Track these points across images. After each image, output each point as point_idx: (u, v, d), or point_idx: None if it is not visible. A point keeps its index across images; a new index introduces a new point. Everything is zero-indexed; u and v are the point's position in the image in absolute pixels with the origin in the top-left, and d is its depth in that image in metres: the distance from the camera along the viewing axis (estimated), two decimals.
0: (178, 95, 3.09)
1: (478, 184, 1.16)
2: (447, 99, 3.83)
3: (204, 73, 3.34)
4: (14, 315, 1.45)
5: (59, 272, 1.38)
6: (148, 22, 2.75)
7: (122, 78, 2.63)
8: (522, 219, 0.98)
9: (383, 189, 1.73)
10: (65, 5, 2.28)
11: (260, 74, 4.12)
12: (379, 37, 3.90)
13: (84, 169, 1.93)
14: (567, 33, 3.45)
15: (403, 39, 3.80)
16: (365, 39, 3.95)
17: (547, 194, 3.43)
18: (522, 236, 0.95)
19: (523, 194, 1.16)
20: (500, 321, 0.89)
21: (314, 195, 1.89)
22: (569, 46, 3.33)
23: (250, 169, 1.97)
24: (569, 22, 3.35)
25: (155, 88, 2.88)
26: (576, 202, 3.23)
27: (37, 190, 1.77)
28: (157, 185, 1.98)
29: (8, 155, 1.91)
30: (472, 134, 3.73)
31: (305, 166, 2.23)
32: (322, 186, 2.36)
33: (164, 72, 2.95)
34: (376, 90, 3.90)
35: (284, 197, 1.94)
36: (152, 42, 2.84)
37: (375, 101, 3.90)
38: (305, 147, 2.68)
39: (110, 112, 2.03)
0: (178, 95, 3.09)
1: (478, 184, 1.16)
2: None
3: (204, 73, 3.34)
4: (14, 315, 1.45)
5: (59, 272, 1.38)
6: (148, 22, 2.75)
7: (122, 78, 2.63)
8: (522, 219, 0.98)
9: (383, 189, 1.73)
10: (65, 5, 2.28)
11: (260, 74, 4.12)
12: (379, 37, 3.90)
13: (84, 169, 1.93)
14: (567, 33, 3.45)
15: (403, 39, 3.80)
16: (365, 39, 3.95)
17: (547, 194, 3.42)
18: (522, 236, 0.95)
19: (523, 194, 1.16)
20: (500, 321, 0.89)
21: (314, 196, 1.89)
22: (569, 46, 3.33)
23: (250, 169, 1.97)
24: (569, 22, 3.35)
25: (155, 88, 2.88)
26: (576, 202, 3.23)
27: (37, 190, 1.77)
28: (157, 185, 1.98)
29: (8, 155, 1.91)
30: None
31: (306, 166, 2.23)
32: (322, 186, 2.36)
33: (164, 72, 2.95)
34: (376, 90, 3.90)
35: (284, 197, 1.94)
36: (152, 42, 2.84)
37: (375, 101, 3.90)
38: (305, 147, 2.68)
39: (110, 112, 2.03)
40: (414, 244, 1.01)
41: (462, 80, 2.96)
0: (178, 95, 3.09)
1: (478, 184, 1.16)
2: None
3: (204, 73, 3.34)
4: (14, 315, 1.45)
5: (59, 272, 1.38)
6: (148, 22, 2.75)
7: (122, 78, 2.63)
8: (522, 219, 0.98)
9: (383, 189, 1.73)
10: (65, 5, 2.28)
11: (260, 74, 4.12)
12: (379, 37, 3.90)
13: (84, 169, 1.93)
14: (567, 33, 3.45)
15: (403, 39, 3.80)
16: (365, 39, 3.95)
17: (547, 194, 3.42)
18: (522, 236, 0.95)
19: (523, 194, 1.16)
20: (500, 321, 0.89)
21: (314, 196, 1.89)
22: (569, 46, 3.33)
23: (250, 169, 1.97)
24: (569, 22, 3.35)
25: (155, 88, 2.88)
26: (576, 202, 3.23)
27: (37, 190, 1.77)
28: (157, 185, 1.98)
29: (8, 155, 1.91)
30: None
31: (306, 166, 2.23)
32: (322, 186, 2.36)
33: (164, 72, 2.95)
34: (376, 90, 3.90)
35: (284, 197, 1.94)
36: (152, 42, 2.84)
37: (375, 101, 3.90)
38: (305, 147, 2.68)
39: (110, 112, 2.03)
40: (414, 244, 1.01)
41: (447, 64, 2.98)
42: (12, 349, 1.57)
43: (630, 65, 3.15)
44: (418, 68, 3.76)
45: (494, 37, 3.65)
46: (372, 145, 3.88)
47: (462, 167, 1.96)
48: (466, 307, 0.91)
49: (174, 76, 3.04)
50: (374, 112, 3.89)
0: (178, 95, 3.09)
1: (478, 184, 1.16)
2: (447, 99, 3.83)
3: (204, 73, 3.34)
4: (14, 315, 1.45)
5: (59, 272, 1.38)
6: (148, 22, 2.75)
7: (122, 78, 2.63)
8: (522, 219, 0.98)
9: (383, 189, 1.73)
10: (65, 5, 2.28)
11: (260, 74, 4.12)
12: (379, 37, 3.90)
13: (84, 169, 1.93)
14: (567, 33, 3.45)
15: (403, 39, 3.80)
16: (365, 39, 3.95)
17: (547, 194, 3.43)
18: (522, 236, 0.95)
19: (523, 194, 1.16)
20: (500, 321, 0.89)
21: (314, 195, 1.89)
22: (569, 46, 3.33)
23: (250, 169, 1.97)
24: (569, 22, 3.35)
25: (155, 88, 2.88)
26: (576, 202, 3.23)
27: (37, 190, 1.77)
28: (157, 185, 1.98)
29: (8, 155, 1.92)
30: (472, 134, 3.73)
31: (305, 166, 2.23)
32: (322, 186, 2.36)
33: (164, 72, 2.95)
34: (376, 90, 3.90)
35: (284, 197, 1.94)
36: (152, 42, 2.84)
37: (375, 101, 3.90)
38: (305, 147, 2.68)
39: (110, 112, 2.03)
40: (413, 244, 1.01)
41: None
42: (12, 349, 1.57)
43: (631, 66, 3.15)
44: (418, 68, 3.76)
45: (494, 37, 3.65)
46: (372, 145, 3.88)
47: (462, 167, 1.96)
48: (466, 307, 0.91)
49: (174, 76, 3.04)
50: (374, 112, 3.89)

**ACTIVITY:** Can you give every line above again, exactly as written?

**OUTPUT FOR THIS TASK:**
Track these points across images. After each image, output each point as point_idx: (u, v, d), or point_idx: None if it is not visible. A point keeps its index across images; a new index introduces a new point. Everything is zero-indexed; u and v are the point's position in the image in absolute pixels with the origin in the top-left, and d is its depth in that image in metres: the distance from the camera along the viewing axis (estimated), two decimals.
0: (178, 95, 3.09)
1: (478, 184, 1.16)
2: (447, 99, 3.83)
3: (204, 73, 3.34)
4: (14, 315, 1.45)
5: (59, 272, 1.38)
6: (148, 22, 2.75)
7: (122, 78, 2.63)
8: (522, 219, 0.98)
9: (383, 189, 1.73)
10: (65, 5, 2.28)
11: (260, 74, 4.12)
12: (379, 37, 3.90)
13: (84, 169, 1.93)
14: (567, 33, 3.45)
15: (403, 39, 3.80)
16: (365, 39, 3.95)
17: (547, 194, 3.43)
18: (522, 236, 0.95)
19: (523, 194, 1.16)
20: (500, 321, 0.89)
21: (314, 195, 1.89)
22: (569, 46, 3.33)
23: (250, 169, 1.97)
24: (569, 22, 3.35)
25: (155, 88, 2.88)
26: (576, 202, 3.23)
27: (37, 190, 1.77)
28: (157, 185, 1.98)
29: (8, 155, 1.91)
30: (472, 134, 3.73)
31: (305, 166, 2.23)
32: (322, 186, 2.36)
33: (164, 72, 2.95)
34: (376, 90, 3.90)
35: (284, 197, 1.94)
36: (152, 42, 2.84)
37: (375, 101, 3.90)
38: (305, 147, 2.68)
39: (110, 112, 2.03)
0: (178, 95, 3.09)
1: (478, 184, 1.16)
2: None
3: (204, 73, 3.34)
4: (14, 315, 1.45)
5: (59, 272, 1.38)
6: (148, 22, 2.75)
7: (122, 78, 2.63)
8: (522, 219, 0.98)
9: (383, 189, 1.73)
10: (65, 5, 2.28)
11: (260, 74, 4.12)
12: (379, 37, 3.90)
13: (84, 169, 1.93)
14: (567, 33, 3.45)
15: (403, 39, 3.80)
16: (365, 39, 3.95)
17: (547, 194, 3.42)
18: (522, 236, 0.95)
19: (523, 194, 1.16)
20: (500, 321, 0.89)
21: (314, 196, 1.89)
22: (569, 46, 3.33)
23: (250, 169, 1.97)
24: (569, 22, 3.35)
25: (155, 88, 2.88)
26: (576, 202, 3.23)
27: (37, 190, 1.77)
28: (157, 185, 1.98)
29: (8, 155, 1.91)
30: None
31: (306, 166, 2.23)
32: (322, 186, 2.36)
33: (164, 72, 2.95)
34: (376, 90, 3.90)
35: (284, 197, 1.94)
36: (152, 42, 2.84)
37: (375, 101, 3.90)
38: (305, 147, 2.68)
39: (110, 112, 2.03)
40: (414, 244, 1.01)
41: (462, 80, 2.96)
0: (178, 95, 3.09)
1: (478, 184, 1.16)
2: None
3: (204, 73, 3.34)
4: (14, 315, 1.45)
5: (59, 272, 1.38)
6: (148, 22, 2.75)
7: (122, 78, 2.63)
8: (522, 219, 0.98)
9: (383, 189, 1.73)
10: (65, 5, 2.28)
11: (260, 74, 4.12)
12: (379, 37, 3.90)
13: (84, 169, 1.93)
14: (567, 33, 3.45)
15: (403, 39, 3.80)
16: (365, 39, 3.95)
17: (547, 194, 3.42)
18: (522, 236, 0.95)
19: (523, 194, 1.16)
20: (500, 321, 0.89)
21: (314, 196, 1.89)
22: (569, 46, 3.33)
23: (250, 169, 1.97)
24: (569, 22, 3.35)
25: (155, 88, 2.88)
26: (576, 202, 3.23)
27: (37, 190, 1.77)
28: (157, 185, 1.98)
29: (8, 155, 1.91)
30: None
31: (306, 166, 2.23)
32: (322, 186, 2.36)
33: (164, 72, 2.95)
34: (376, 90, 3.90)
35: (284, 197, 1.94)
36: (152, 42, 2.84)
37: (375, 101, 3.90)
38: (305, 147, 2.68)
39: (110, 112, 2.03)
40: (414, 244, 1.01)
41: (447, 64, 2.98)
42: (12, 349, 1.57)
43: (630, 65, 3.15)
44: (418, 68, 3.76)
45: (494, 37, 3.65)
46: (372, 145, 3.88)
47: (462, 167, 1.96)
48: (466, 307, 0.91)
49: (174, 76, 3.04)
50: (374, 112, 3.89)
0: (178, 95, 3.09)
1: (478, 184, 1.16)
2: (447, 99, 3.83)
3: (204, 73, 3.34)
4: (14, 315, 1.45)
5: (59, 272, 1.38)
6: (148, 22, 2.75)
7: (122, 78, 2.63)
8: (522, 219, 0.98)
9: (383, 189, 1.73)
10: (65, 5, 2.28)
11: (260, 74, 4.12)
12: (379, 37, 3.90)
13: (84, 169, 1.93)
14: (567, 33, 3.45)
15: (403, 39, 3.80)
16: (365, 39, 3.95)
17: (547, 194, 3.43)
18: (522, 236, 0.95)
19: (523, 194, 1.16)
20: (500, 321, 0.89)
21: (314, 195, 1.89)
22: (569, 46, 3.33)
23: (250, 169, 1.97)
24: (569, 22, 3.35)
25: (155, 88, 2.88)
26: (576, 202, 3.23)
27: (37, 190, 1.77)
28: (157, 185, 1.98)
29: (8, 155, 1.92)
30: (472, 134, 3.73)
31: (305, 166, 2.23)
32: (322, 186, 2.36)
33: (164, 72, 2.95)
34: (376, 90, 3.90)
35: (284, 197, 1.94)
36: (152, 42, 2.84)
37: (375, 101, 3.90)
38: (305, 147, 2.68)
39: (110, 112, 2.03)
40: (413, 244, 1.01)
41: None
42: (12, 349, 1.57)
43: (631, 66, 3.15)
44: (418, 68, 3.76)
45: (494, 37, 3.65)
46: (372, 145, 3.88)
47: (462, 167, 1.96)
48: (466, 307, 0.91)
49: (174, 76, 3.04)
50: (374, 112, 3.89)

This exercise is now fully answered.